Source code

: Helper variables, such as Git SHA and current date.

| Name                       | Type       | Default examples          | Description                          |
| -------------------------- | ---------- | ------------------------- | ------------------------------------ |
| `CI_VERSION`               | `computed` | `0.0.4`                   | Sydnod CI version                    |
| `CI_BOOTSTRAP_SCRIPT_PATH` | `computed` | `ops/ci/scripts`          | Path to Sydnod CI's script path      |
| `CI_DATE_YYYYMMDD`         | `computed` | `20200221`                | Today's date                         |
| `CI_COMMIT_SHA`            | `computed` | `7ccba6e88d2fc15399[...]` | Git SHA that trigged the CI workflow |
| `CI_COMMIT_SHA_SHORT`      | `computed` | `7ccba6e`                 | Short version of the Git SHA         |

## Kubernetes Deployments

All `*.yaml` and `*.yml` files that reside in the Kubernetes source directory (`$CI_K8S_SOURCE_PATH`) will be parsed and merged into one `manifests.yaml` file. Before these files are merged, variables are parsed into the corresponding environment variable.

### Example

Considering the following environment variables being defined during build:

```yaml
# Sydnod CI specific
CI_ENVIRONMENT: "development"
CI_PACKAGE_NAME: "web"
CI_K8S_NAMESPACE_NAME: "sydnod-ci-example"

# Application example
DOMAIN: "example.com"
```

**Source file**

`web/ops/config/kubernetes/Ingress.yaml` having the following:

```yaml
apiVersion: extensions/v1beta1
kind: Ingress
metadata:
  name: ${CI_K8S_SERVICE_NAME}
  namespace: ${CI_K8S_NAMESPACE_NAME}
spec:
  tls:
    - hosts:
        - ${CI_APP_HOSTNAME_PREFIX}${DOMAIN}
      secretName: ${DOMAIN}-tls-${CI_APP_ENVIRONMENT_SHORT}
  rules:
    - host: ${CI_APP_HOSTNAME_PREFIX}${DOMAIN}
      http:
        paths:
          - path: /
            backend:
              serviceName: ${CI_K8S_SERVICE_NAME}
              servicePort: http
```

__HOW TO COMPLETE THIS TASK__:
All of the lines above need to be given again exactly.

__REPLY__:
Source code

: Helper variables, such as Git SHA and current date.

| Name                       | Type       | Default examples          | Description                          |
| -------------------------- | ---------- | ------------------------- | ------------------------------------ |
| `CI_VERSION`               | `computed` | `0.0.4`                   | Sydnod CI version                    |
| `CI_BOOTSTRAP_SCRIPT_PATH` | `computed` | `ops/ci/scripts`          | Path to Sydnod CI's script path      |
| `CI_DATE_YYYYMMDD`         | `computed` | `20200221`                | Today's date                         |
| `CI_COMMIT_SHA`            | `computed` | `7ccba6e88d2fc15399[...]` | Git SHA that trigged the CI workflow |
| `CI_COMMIT_SHA_SHORT`      | `computed` | `7ccba6e`                 | Short version of the Git SHA         |

## Kubernetes Deployments

All `*.yaml` and `*.yml` files that reside in the Kubernetes source directory (`$CI_K8S_SOURCE_PATH`) will be parsed and merged into one `manifests.yaml` file. Before these files are merged, variables are parsed into the corresponding environment variable.

### Example

Considering the following environment variables being defined during build:

```yaml
# Sydnod CI specific
CI_ENVIRONMENT: "development"
CI_PACKAGE_NAME: "web"
CI_K8S_NAMESPACE_NAME: "sydnod-ci-example"

# Application example
DOMAIN: "example.com"
```

**Source file**

`web/ops/config/kubernetes/Ingress.yaml` having the following:

```yaml
apiVersion: extensions/v1beta1
kind: Ingress
metadata:
  name: ${CI_K8S_SERVICE_NAME}
  namespace: ${CI_K8S_NAMESPACE_NAME}
spec:
  tls:
    - hosts:
        - ${CI_APP_HOSTNAME_PREFIX}${DOMAIN}
      secretName: ${DOMAIN}-tls-${CI_APP_ENVIRONMENT_SHORT}
  rules:
    - host: ${CI_APP_HOSTNAME_PREFIX}${DOMAIN}
      http:
        paths:
          - path: /
            backend:
              serviceName: ${CI_K8S_SERVICE_NAME}
              servicePort: http
```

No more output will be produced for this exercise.